What is the team composition? 

We dealt with about five people, with 3–4 resources on the project itself. That included a head of security, a product manager, and two penetration testers.

How did you come to work with Berezha Security Group?

I found them through a personal recommendation. It’s always good when you know someone who’s worked with a vendor before, so that was the main reason why we decided to go with them.

How much have you invested with them?

We’ve spent €5,000–€£6,000 (approximately $6,000–$7,000 USD).

What is the status of this engagement?

The project for Vispato took place in February 2021. It was a one-time engagement, but we’ll likely have them do a security assessment for our other company, Auditi, too. In that sense, I’d say that the contract is still ongoing.

RESULTS & FEEDBACK

What evidence can you share that demonstrates the impact of the engagement?

Overall, we were very satisfied with Berezha Security Group’s results. They stood out because they were very thorough in their tests and covered a lot of bases. The communication and reporting that they did were great, too.

A security assessment is very difficult to evaluate. However, we do have quite a bit of experience doing penetration tests with other companies, so I know what to expect out of these engagements.

How did Berezha Security Group perform from a project management standpoint?

They managed the engagement well — it was very professional. We dealt mostly through email and Slack. Regarding timing, there was no particular deadline for the deliverables, but they were quick with the project. The team started right off the bat with no delays. 

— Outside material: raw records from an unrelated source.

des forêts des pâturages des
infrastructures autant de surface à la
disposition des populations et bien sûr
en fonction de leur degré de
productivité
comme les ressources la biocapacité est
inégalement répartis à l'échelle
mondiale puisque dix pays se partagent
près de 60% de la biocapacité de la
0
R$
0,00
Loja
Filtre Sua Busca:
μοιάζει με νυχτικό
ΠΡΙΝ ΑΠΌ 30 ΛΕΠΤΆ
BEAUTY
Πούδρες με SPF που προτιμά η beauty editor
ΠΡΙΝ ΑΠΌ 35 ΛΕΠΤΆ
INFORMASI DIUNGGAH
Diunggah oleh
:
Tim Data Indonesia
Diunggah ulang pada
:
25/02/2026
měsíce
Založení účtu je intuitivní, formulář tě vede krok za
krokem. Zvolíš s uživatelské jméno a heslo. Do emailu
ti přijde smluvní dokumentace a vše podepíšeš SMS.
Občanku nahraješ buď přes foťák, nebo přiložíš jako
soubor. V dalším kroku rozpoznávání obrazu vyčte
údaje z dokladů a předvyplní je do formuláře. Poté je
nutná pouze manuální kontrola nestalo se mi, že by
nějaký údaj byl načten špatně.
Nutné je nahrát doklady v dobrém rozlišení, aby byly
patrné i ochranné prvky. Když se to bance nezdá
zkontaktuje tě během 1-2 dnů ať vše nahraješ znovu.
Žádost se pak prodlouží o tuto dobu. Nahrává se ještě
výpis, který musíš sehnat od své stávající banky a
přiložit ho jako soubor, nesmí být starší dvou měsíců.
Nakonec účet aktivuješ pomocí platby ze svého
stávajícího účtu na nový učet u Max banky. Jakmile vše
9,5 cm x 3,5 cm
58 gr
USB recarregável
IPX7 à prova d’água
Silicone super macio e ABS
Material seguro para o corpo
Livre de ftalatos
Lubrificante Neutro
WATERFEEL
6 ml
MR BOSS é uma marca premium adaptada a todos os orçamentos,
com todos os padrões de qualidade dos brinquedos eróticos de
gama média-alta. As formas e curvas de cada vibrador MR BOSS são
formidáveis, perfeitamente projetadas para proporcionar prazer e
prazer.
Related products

What did you find most impressive about them?

Berezha Security Group had very good credentials and references.

Are there any areas they could improve?

No, I was very satisfied with the whole project. I didn’t experience any negative points during the project — otherwise, we wouldn’t be working on the second assessment for our other company. 

Do you have any advice for potential customers?

Their team behaves professionally and knows what they’re doing, so there’s not much advice needed.